Still, the rate of inflation has been a persisting headache for Kirchner. At the center of the issue are the repeated scandals purportedly involving the administration in manipulating the numbers. The resignation in September of Beatriz Paglieri, the official in charge of producing monthly price data saw the culmination of these complaints. With varying versions of the exact nature of the inflation figure, there is much suspicion regarding the administration's truthfulness when it comes to this matter. The CIA World Factbook reported the inflation number to be 9.8 percent in 2006; Reuters reports the twelve month inflation through September 2007 to be 8.6 percent. Other sources claim, less reliably, that inflation is now in the double digits.
The Top Three of 14
There are fourteen candidates on the ballot for the October 28 election, but only three of those are really known to the public. One of the two well-known female candidates in this race is Elisa Carrió, widely recognized for her crusade against corruption. She is a firm critic of the Kirchner administration and has served two terms as a congresswoman representing her poor, northern home province, Chaco. Her policies are centered on the need for transparency in government, and include a promise to clean up Indec, the statistics agency accused of data manipulation, as well as to cut back the government's focus on ties with Venezuela and instead focus on improving relationships with close neighbors such as Uruguay and Chile. In the September 16 provincial elections, all did not go well in Chaco. The candidate from Kirchner's Peronist coalition won by a mere 2,000 votes, the equivalent of less than half of a percentage point, adding more fuel to Carrió's anti-corruption fire. In response to this, she has gone so far as to express concern over the legitimacy of the planning going into the upcoming presidential election.
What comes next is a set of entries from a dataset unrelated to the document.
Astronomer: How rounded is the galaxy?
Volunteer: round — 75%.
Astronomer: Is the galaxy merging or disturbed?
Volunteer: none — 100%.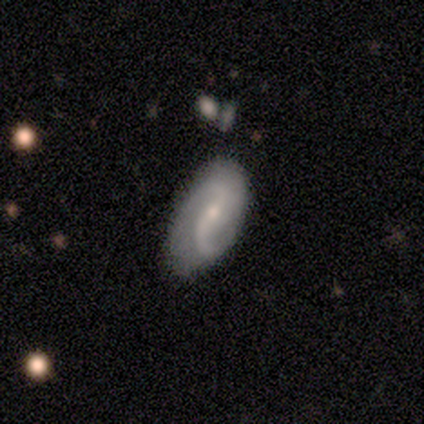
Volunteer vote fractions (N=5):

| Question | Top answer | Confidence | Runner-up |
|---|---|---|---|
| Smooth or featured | featured or disk | 100% | — |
Carrió's platform is neither sensationalist nor pro forma. In 2006, Argentina was ranked number 93 of 163 countries in Transparency International's Corruption Perceptions Index, with a score of 2.9. This score is on a scale of zero to ten, with zero being "highly corrupt." In contrast, neighbor Chile was ranked at number 20, the same rank as the U.S., both receiving a 7.3 In addition, Carrió's personal run-in with the law may further prove her point. In a bizarre series of events, she was acquitted of slander charges brought against her by a Patagonian fisherman, Héctor Antonio, who Carrió had earlier implicated in the murder of fisheries businessman Carlos Espinoza. Carrió had suggested that the murder was the work of a mafia with government ties. It is debatable whether this claim will help her campaign or hurt it, but it certainly raised her media profile.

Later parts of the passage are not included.